Idealerweise wird, wenn ausreichend Vergleichspreise in der Kaufpreissammlung der Gutachterausschüsse (§ 195 BauGB) oder eine eigens aufgebaute Kaufpreissammlung des Sachverständigen vorhanden sind, das Vergleichswertverfahren angewandt, da hierbei die in der Vergangenheit tatsächlich realisierten Kaufvertragsabschlüsse in das Bewertungsverfahren 1:1 oder die auf das Bewertungsobjekt angepassten Kaufpreise eingeflossen sind. Hier ist aus einer ausreichenden Anzahl an Vergleichspreisen bzw. Vergleichsfaktoren der Vergleichswert gebildet. Für die Ableitung eines Vergleichswerts sind Kaufpreise heranzuziehen, die entweder hinreichend mit dem zu bewertenden Grundstück übereinstimmen bzw. die Vergleichsfaktoren zumindest weitestgehend mit den Grundstücksmerkmalen des Bewertungsgrundstücks übereinstimmen. Bei der Anwendung von Vergleichsfaktoren ist der jährliche Ertrag des Bewertungsobjekts mittels Vervielfachung bzw. sonstiger regelmäßig anzuwendender Bezugseinheiten anzuwenden, um den Vergleichswert zu ermitteln.
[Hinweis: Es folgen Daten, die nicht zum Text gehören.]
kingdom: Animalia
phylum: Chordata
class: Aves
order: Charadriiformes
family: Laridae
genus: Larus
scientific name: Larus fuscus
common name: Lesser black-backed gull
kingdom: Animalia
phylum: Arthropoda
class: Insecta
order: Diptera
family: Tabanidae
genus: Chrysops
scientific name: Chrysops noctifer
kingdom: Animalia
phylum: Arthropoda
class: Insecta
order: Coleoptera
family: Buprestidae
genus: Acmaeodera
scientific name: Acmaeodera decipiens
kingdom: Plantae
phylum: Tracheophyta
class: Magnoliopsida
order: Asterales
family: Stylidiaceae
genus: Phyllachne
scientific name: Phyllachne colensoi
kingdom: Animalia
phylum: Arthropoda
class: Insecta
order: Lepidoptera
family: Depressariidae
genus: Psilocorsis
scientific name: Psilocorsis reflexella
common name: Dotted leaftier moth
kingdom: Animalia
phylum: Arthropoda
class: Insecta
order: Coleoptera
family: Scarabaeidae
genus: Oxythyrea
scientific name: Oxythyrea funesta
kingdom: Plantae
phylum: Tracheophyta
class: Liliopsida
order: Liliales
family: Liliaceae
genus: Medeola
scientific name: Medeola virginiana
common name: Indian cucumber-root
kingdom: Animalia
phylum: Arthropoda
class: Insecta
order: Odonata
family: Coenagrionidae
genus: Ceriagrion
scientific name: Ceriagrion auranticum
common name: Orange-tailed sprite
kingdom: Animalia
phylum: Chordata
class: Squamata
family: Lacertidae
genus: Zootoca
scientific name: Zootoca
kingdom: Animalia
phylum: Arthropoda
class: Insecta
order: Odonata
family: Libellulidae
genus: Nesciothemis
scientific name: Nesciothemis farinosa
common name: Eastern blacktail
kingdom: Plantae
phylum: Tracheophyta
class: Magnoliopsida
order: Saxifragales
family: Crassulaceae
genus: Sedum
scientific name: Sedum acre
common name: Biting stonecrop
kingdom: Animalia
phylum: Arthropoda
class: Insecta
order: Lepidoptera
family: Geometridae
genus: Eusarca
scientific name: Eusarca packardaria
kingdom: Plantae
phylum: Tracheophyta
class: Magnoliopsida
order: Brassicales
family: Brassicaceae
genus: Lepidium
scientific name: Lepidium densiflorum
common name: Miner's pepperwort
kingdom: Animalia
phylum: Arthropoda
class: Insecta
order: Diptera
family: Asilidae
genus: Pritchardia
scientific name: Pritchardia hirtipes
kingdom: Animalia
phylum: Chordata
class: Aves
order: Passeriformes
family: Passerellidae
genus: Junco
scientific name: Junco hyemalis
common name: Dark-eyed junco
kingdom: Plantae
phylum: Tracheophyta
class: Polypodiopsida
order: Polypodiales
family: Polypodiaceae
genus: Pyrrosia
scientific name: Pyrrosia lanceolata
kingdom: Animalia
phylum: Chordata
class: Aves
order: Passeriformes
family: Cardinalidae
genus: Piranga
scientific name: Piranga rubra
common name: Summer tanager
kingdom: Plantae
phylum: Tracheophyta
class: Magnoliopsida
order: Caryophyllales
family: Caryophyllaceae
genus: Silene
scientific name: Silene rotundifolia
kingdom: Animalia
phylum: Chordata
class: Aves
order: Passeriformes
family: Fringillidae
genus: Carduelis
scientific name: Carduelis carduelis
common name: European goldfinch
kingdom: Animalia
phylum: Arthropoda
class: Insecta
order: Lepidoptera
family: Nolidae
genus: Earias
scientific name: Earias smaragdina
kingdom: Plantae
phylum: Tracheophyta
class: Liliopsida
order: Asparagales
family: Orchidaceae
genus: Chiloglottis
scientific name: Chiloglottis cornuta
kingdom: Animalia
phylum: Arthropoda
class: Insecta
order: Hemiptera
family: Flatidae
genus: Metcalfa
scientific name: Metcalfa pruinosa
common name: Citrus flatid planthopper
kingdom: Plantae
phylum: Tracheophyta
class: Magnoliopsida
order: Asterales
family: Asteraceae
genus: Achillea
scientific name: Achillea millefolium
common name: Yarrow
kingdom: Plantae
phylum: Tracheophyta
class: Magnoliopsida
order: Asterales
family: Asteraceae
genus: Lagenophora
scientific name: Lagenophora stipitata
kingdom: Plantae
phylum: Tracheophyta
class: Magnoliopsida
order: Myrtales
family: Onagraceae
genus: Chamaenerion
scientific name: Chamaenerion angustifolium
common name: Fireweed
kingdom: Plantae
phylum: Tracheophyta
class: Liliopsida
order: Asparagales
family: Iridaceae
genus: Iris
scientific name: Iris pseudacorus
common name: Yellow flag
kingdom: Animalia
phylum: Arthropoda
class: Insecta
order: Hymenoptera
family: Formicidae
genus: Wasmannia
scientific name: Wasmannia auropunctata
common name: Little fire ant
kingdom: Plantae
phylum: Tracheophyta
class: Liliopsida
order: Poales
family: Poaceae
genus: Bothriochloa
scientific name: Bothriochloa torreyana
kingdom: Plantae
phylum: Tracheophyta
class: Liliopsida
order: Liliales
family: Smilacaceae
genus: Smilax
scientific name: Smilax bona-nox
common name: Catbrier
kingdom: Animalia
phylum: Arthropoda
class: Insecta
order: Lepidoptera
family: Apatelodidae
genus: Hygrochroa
Am 20.3.2014 wurde vom Bundesministerium die Richtlinie zur Ermittlung des Vergleichswerts (Vergleichswertrichtlinie – VW-RL) bekanntgegeben.

 

Rz. 359

Nach Ermittlung der meist unterschiedlichen Ergebnisse der jeweiligen Wertermittlungsverfahren hat der Sachverständige unter Würdigung der Aussagefähigkeit der angewandten Verfahren unter Beachtung einer entsprechenden Gewichtung, die er zu begründen hat, den Verkehrswert abzuleiten.

[293] Zur ImmoWertV vgl. ausführlich: Bischoff, DS 2010, 215 ff. und 268 ff.; Drosdzol, ZEV 2010, 403 ff.